§ Your task
Pull out every line below that contains the string "Transcribed", copying each one unchanged.
***** Stored data *****
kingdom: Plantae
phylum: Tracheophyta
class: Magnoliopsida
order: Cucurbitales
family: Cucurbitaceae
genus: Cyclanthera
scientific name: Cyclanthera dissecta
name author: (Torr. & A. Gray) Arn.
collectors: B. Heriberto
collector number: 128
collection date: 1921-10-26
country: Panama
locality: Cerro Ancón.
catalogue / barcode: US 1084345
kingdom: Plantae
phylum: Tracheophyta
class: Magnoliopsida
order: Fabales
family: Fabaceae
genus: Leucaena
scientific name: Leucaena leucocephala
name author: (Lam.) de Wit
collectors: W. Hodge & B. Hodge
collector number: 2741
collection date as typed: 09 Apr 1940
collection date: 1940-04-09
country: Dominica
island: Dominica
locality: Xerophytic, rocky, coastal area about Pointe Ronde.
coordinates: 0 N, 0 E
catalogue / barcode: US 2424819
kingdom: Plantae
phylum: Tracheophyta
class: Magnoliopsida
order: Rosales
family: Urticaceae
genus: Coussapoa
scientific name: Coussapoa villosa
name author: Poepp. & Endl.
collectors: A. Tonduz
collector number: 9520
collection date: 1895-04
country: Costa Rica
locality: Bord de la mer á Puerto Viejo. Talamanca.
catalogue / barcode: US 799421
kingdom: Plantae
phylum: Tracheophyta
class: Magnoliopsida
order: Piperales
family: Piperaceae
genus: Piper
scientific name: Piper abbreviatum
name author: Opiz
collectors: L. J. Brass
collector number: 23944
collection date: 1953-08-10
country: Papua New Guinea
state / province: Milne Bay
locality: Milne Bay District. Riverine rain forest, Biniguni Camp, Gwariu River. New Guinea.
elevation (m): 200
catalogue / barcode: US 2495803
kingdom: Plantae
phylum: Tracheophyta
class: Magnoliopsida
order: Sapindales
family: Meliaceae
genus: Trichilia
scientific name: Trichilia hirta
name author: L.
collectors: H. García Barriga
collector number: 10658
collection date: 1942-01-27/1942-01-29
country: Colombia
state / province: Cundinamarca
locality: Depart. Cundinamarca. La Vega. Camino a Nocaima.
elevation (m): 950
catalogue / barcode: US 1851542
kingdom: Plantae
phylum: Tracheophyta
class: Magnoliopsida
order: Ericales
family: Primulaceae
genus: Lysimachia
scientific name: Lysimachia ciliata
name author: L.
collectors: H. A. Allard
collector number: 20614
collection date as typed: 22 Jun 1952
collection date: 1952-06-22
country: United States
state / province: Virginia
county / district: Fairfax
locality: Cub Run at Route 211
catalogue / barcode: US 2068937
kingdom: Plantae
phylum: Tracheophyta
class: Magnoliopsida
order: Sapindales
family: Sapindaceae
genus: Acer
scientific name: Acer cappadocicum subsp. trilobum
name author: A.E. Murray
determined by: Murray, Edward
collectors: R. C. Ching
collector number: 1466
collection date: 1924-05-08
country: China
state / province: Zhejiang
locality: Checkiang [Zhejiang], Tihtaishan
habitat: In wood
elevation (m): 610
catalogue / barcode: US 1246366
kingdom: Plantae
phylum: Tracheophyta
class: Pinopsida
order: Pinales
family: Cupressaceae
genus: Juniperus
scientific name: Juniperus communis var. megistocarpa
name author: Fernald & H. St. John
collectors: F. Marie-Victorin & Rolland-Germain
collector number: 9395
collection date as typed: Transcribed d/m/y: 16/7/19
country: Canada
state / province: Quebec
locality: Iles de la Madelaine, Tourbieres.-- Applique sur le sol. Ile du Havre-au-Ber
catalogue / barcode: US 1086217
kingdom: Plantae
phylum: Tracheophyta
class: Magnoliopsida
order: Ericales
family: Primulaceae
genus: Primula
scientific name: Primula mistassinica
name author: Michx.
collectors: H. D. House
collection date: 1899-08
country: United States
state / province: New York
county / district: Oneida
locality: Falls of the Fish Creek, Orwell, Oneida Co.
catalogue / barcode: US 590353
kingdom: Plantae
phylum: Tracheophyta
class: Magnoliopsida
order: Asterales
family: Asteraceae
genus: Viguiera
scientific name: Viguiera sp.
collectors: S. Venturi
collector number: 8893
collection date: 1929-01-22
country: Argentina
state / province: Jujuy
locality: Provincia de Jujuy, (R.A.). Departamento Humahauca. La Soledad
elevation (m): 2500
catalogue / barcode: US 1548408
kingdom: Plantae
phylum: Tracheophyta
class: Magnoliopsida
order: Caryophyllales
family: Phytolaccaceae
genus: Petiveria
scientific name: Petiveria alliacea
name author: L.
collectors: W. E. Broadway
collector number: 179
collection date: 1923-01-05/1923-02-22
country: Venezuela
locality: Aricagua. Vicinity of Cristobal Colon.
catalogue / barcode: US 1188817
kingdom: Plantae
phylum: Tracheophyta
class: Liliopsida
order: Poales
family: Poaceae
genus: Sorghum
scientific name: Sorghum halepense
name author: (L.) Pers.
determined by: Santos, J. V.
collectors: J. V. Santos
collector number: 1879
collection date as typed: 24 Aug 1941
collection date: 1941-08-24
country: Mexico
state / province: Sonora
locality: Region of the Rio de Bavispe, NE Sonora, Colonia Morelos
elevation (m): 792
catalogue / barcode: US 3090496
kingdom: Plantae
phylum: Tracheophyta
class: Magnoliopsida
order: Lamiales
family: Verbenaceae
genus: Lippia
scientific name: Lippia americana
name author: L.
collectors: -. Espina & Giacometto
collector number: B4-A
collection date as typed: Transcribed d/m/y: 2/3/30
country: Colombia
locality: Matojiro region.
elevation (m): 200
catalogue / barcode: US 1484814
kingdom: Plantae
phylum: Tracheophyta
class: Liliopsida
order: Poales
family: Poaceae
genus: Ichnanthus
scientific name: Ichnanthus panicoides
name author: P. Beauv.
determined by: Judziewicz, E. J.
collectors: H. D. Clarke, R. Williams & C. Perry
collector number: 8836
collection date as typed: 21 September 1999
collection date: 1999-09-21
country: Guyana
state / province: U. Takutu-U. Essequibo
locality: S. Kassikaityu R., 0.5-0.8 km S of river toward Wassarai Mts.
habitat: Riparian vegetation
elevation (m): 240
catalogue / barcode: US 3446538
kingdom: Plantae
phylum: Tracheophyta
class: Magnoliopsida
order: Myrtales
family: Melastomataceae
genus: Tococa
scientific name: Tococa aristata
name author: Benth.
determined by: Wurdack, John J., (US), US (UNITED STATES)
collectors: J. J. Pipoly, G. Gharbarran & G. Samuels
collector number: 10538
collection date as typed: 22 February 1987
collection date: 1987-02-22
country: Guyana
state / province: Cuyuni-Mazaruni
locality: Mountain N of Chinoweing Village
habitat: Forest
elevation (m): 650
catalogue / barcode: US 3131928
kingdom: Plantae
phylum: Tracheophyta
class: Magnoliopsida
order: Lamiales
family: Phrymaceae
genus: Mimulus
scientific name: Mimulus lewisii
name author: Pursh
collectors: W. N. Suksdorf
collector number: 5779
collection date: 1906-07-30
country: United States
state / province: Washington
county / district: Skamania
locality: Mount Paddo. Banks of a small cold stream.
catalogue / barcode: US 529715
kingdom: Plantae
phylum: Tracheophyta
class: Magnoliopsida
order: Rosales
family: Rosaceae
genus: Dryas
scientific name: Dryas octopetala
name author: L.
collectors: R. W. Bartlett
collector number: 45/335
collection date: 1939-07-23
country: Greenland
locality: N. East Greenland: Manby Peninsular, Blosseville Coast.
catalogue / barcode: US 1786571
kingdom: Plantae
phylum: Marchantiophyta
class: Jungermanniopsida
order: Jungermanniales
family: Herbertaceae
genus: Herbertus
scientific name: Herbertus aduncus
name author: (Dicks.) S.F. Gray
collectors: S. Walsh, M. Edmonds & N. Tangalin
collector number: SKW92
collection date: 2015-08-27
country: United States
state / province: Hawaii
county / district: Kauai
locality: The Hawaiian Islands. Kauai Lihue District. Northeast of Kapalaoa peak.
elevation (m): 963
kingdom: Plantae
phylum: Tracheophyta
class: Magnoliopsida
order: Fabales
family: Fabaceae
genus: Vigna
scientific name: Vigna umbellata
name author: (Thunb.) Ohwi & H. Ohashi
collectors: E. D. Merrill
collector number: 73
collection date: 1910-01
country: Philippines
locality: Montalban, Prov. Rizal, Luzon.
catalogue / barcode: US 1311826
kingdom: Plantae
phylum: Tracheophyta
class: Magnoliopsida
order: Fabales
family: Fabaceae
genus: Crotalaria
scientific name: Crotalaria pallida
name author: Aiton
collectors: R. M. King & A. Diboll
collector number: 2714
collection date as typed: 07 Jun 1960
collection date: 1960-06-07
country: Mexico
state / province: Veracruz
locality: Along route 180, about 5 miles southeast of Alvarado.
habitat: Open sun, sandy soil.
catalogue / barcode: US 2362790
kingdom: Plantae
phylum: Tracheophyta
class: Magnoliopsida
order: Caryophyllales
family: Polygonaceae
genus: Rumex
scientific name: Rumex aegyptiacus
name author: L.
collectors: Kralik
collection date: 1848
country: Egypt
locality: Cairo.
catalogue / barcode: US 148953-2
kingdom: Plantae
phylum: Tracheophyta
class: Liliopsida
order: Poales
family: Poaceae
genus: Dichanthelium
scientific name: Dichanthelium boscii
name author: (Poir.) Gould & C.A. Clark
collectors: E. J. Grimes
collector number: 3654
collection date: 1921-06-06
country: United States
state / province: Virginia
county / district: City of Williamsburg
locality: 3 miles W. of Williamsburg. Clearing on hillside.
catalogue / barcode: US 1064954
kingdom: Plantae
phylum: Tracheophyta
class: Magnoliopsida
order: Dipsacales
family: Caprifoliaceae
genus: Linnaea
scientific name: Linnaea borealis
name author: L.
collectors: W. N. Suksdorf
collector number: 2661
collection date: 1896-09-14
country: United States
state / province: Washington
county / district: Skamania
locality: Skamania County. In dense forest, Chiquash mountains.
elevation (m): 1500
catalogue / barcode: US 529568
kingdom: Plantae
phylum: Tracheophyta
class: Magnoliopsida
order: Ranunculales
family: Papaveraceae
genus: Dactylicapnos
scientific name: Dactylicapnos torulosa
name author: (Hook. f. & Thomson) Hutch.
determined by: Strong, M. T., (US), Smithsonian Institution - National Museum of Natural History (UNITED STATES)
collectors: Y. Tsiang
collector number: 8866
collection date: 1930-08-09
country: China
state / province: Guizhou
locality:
*****
§ Answer below
collection date as typed: Transcribed d/m/y: 16/7/19
collection date as typed: Transcribed d/m/y: 2/3/30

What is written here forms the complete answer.